Tuesday, June 26, 2012

This time is different, after all

It is well known, and it has been discussed in this blog, that the crisis has been to a great extent associated to the fact that wage stagnation has led to the accumulation of increasingly more unsustainable levels of private debt (echoes of both Godley and Minsky, from the Levy Institute). The graph below shows the percentage change in federal government, household and financial sectors outstanding debt. In other words, expansions have been associated to ever growing private debt.

FRED Graph

Note that, in the 1990s, the federal debt growth rate turned negative when the dot-com bubble allowed for revenue to go up sufficiently, together with the reduction of military spending after the end of real socialism, and the Clintonian "end of welfare as we know it," to lead to significant fiscal surpluses.

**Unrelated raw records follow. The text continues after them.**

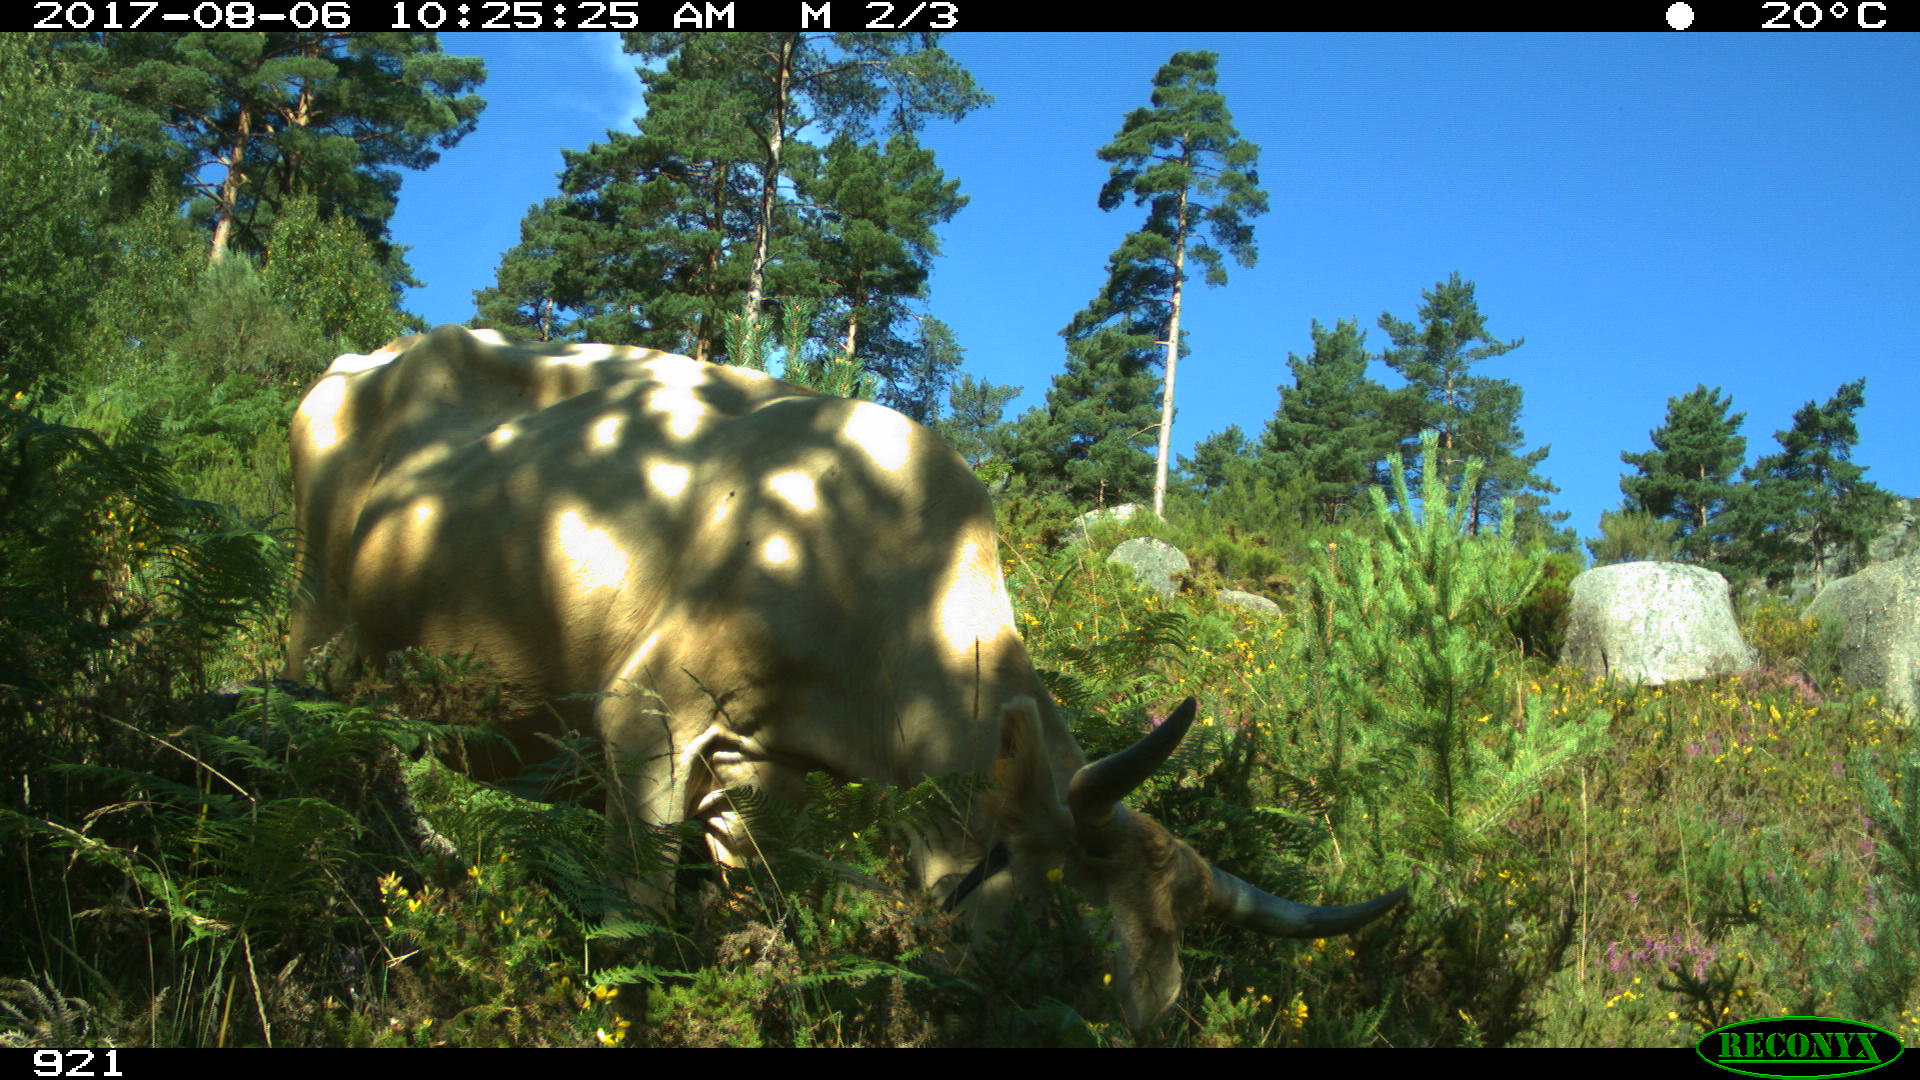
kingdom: Animalia
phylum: Chordata
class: Mammalia
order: Artiodactyla
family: Bovidae
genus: Bos
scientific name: Bos taurus
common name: Domesticated cattle
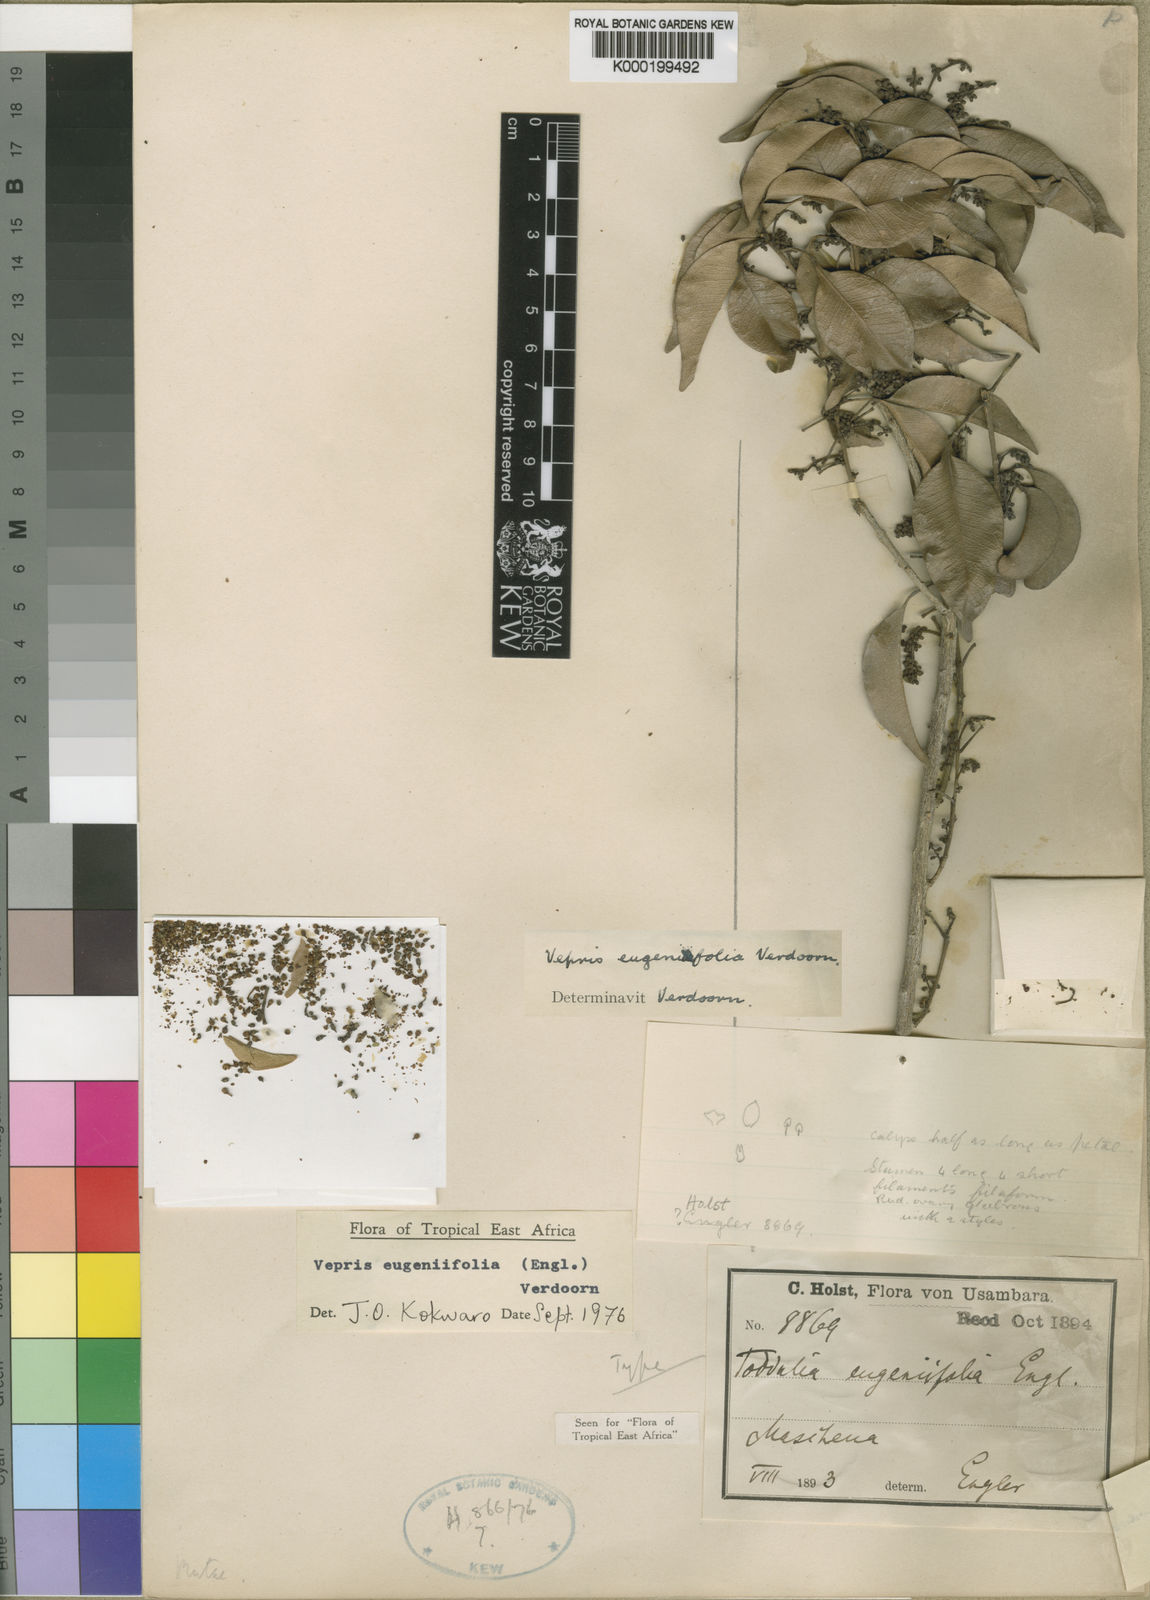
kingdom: Plantae
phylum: Tracheophyta
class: Magnoliopsida
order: Sapindales
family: Rutaceae
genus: Vepris
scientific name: Vepris eugeniifolia
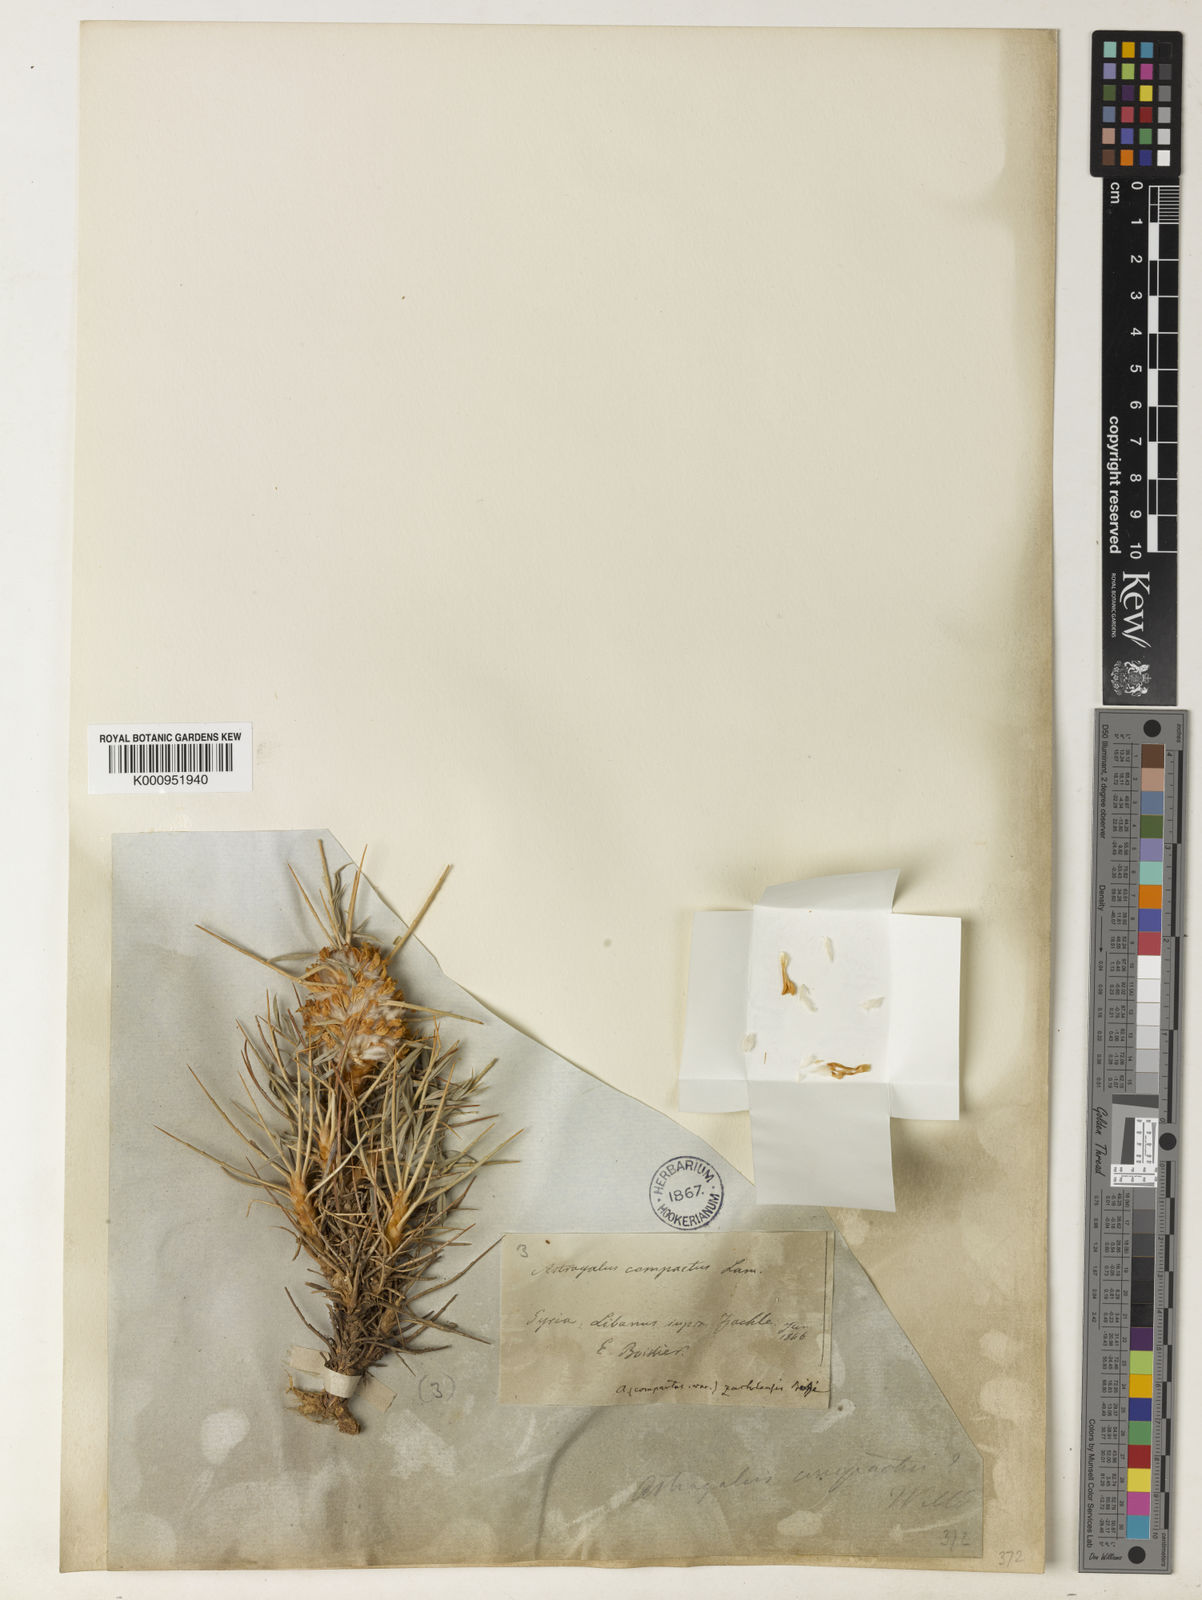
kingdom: Plantae
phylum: Tracheophyta
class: Magnoliopsida
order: Fabales
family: Fabaceae
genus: Astragalus
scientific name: Astragalus zachlensis
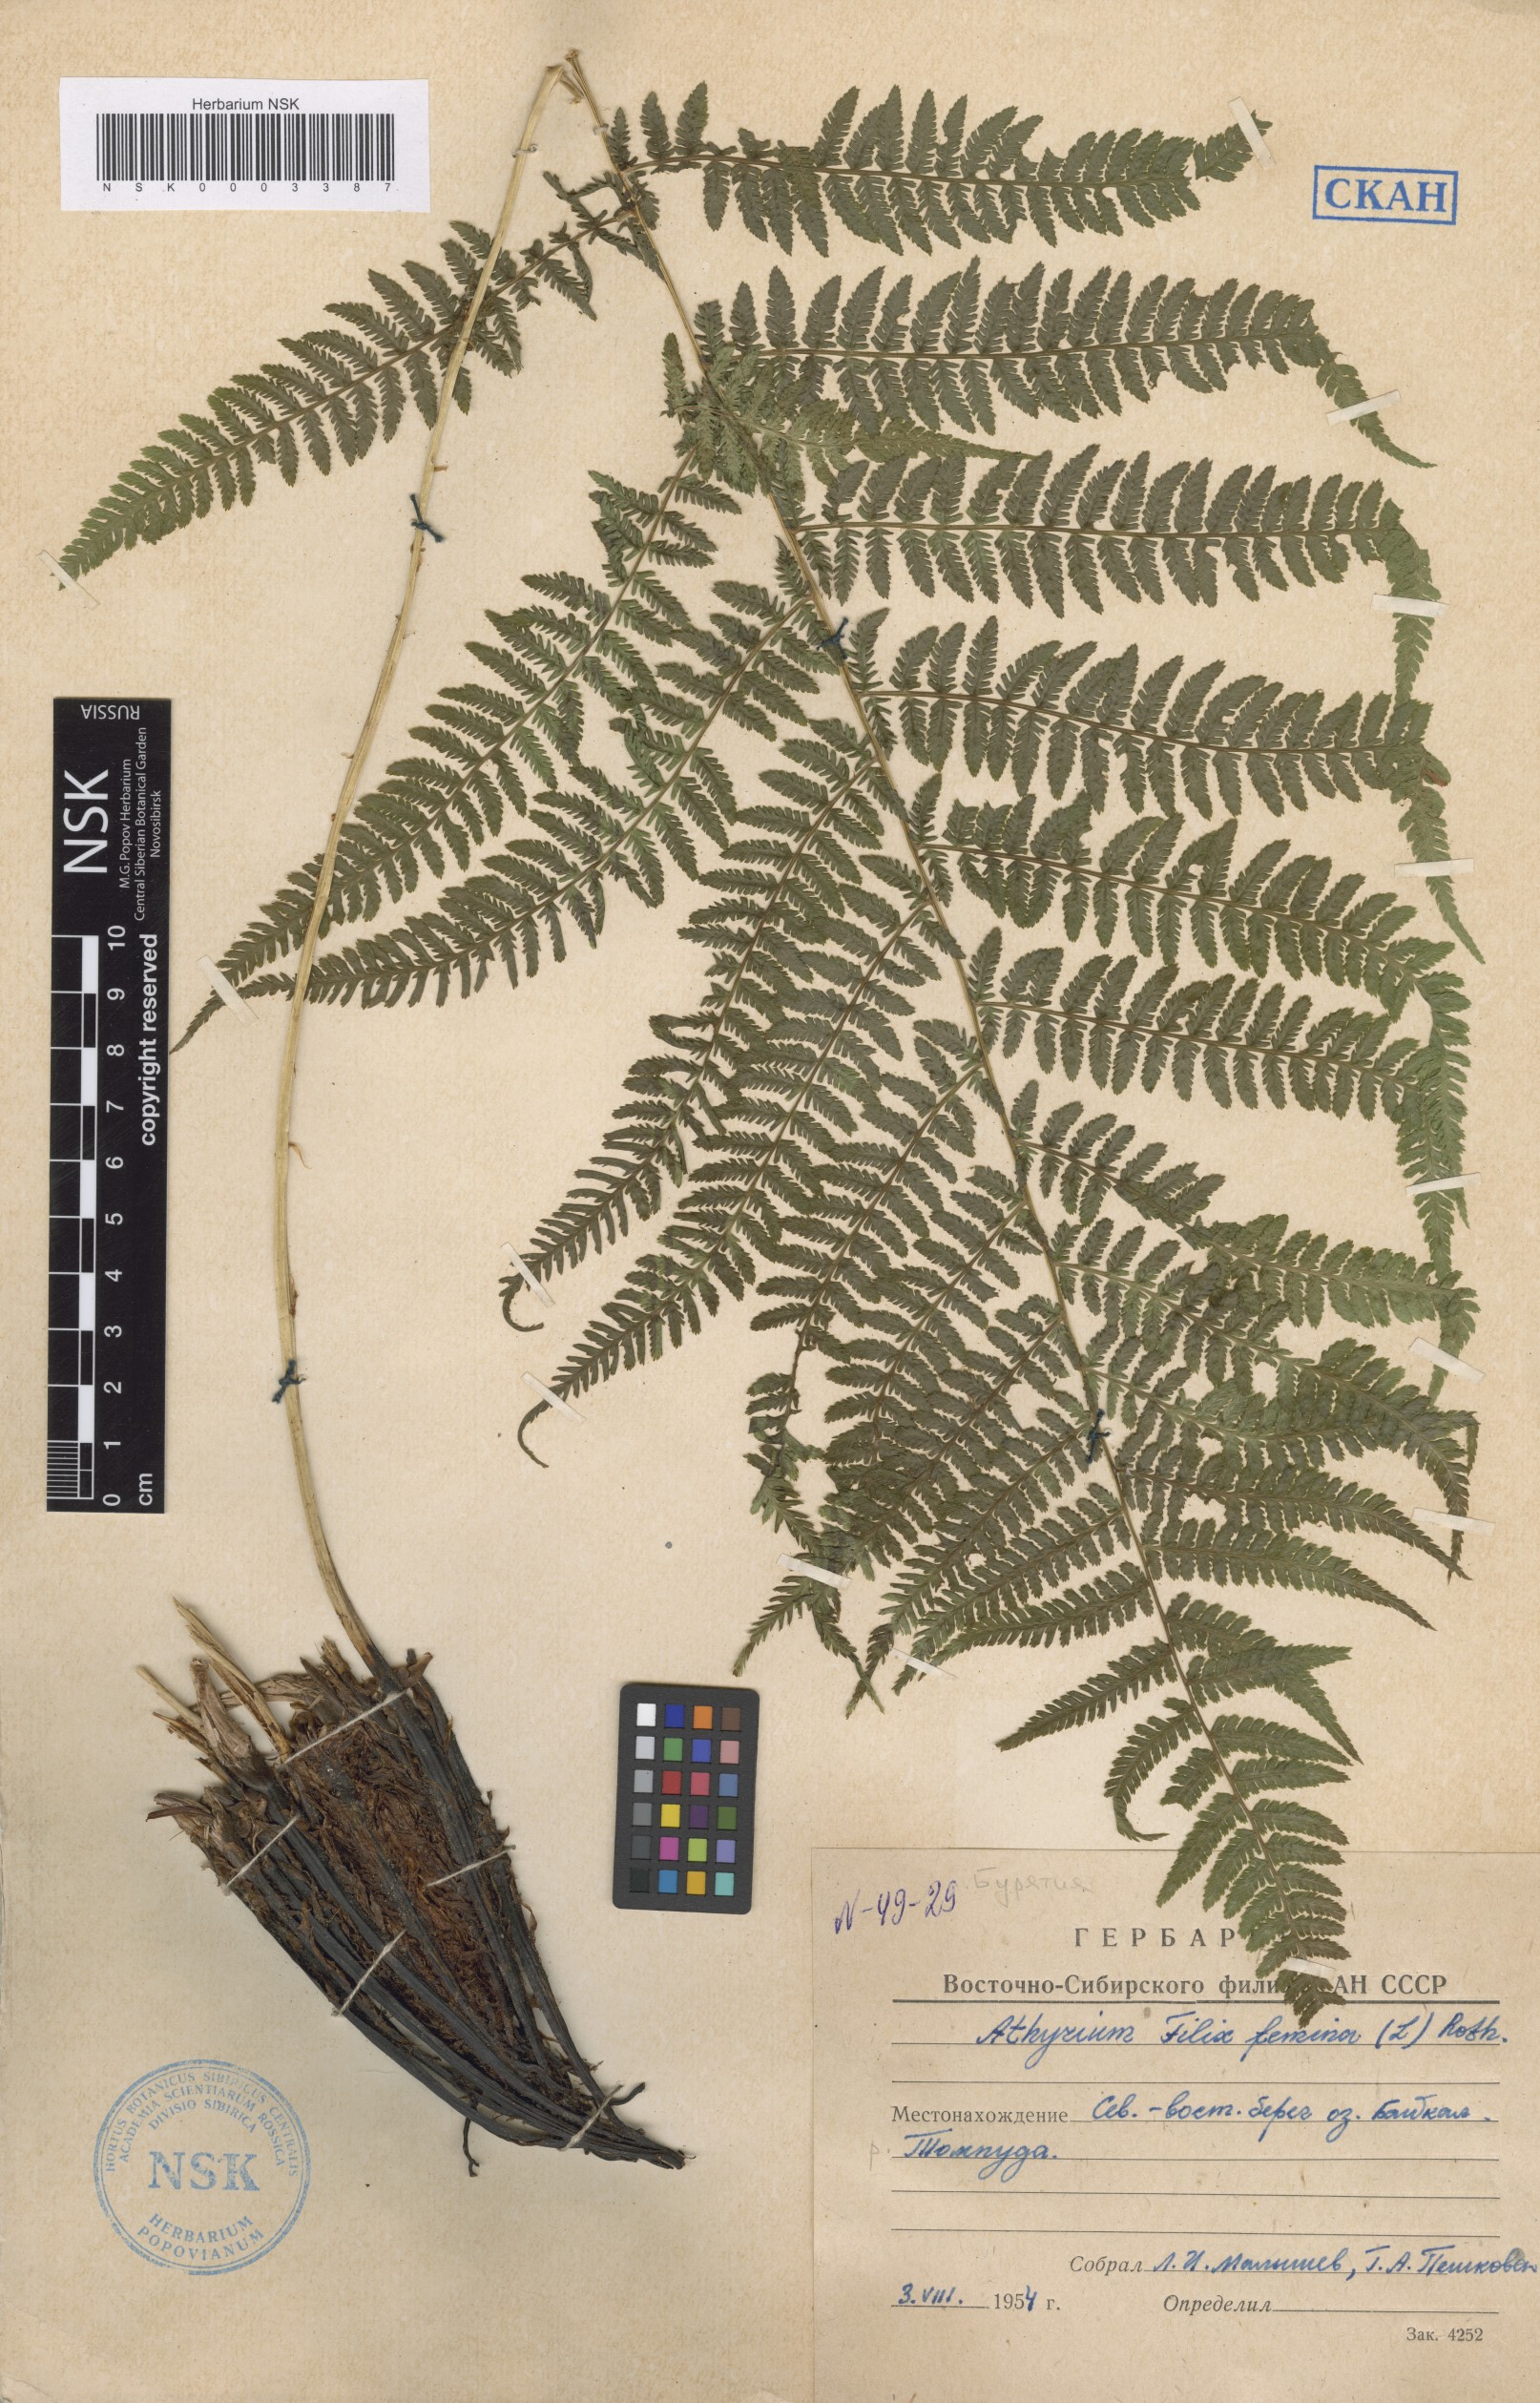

Also, in every recession (shaded areas) when private debt (the blue and red lines for household and financial sectors) went down (the blue line does not go down in the Bush II recession, since mortgage debt allowed its continuous expansion), the green line of government debt goes up. More dramatically with every recession, since the fall in private debt is ever stronger.

The main difference between the current Great Recession with the previous two recessions is that private debt falls (negative rate of growth represented by the blue and red lines below the zero line) as a result of deleveraging (debt-deflation). And note that those two are still negative, so there is still need for more public debt, after all spending does maintain a relation with income and debt!